EXERCISE OBJECTIVE →
Scan the data for "bowl" and copy each matching line.

___ SUPPLIED DATA

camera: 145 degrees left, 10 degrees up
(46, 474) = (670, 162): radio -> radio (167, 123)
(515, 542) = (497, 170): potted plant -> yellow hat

______
___ SUPPLIED DATA

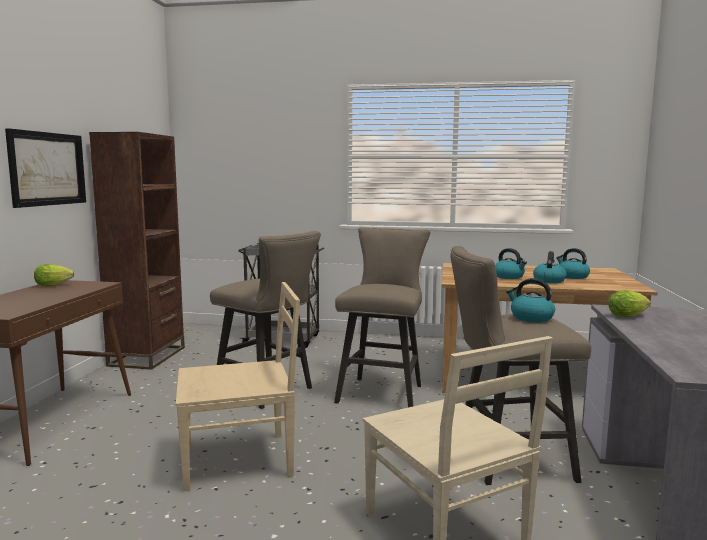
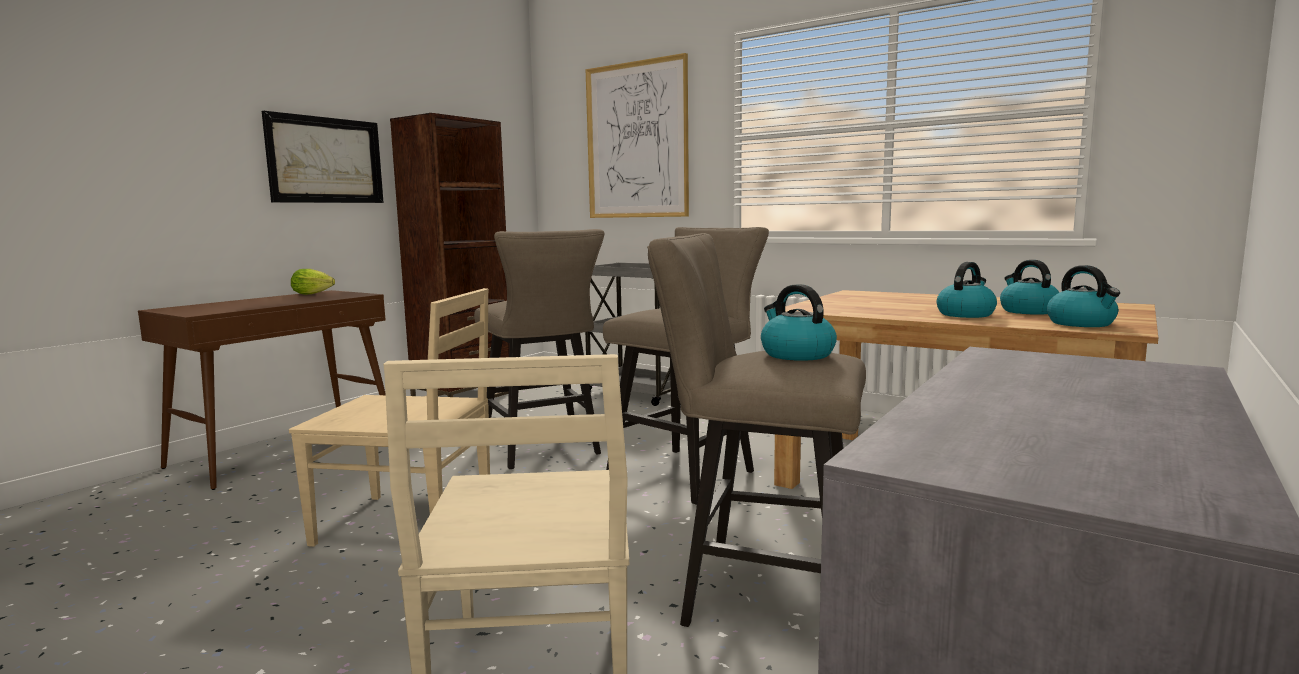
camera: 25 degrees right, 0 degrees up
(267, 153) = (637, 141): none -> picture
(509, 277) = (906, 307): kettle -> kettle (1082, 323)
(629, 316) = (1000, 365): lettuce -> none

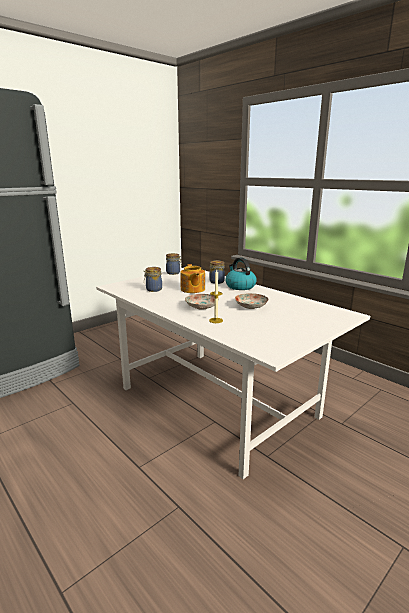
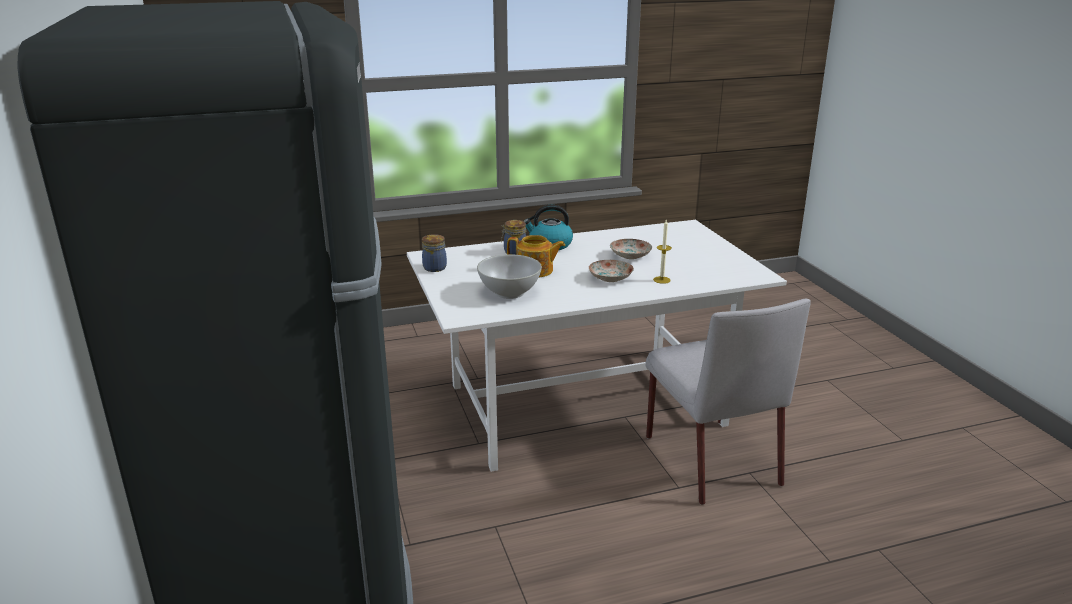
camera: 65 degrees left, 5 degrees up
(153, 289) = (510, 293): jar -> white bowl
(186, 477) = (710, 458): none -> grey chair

______
___ SUPPLIED DATA

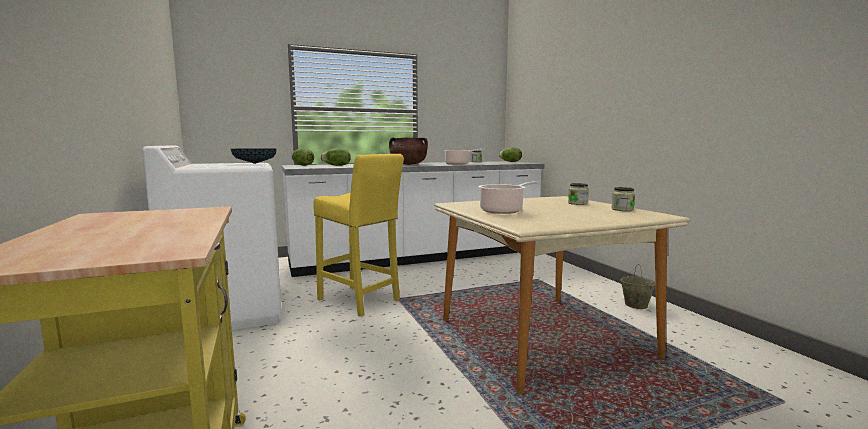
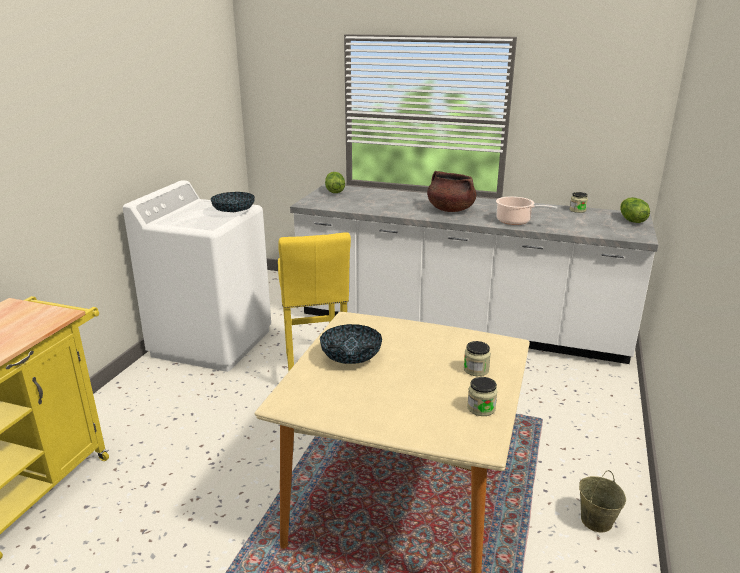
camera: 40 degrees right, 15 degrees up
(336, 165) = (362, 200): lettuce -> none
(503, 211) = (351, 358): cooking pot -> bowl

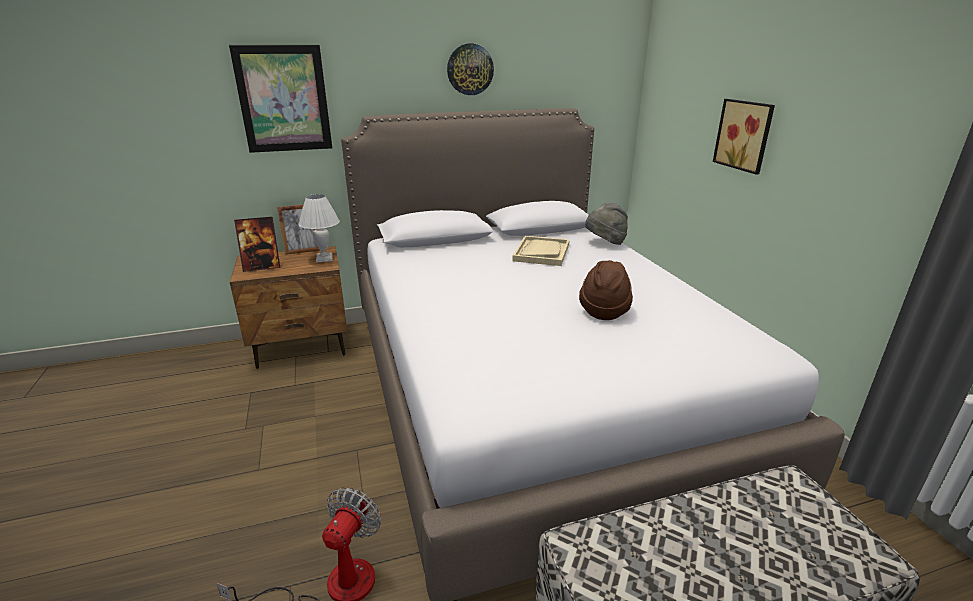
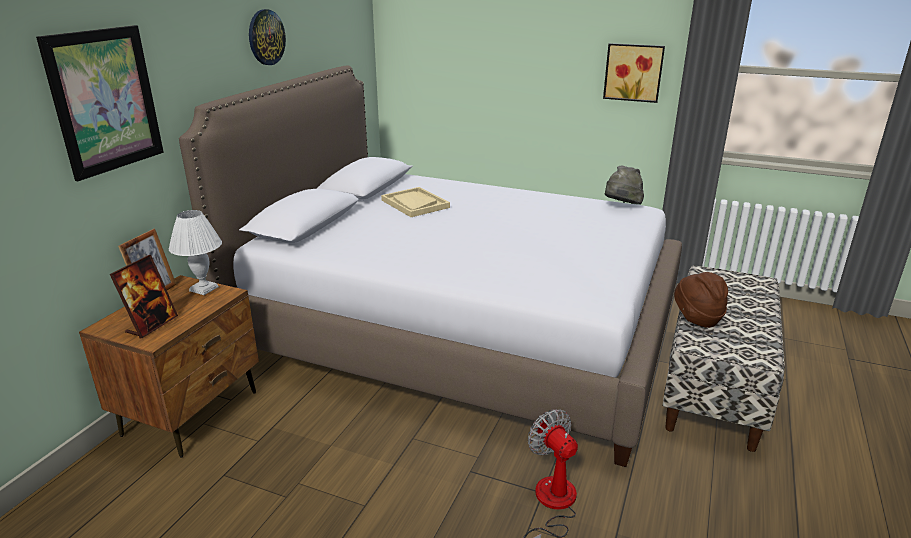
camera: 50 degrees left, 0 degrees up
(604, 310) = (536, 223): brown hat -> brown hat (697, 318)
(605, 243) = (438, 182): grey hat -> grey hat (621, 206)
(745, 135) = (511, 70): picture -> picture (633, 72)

______

ANSWER SECTION →
(153, 289) = (510, 293): jar -> white bowl
(503, 211) = (351, 358): cooking pot -> bowl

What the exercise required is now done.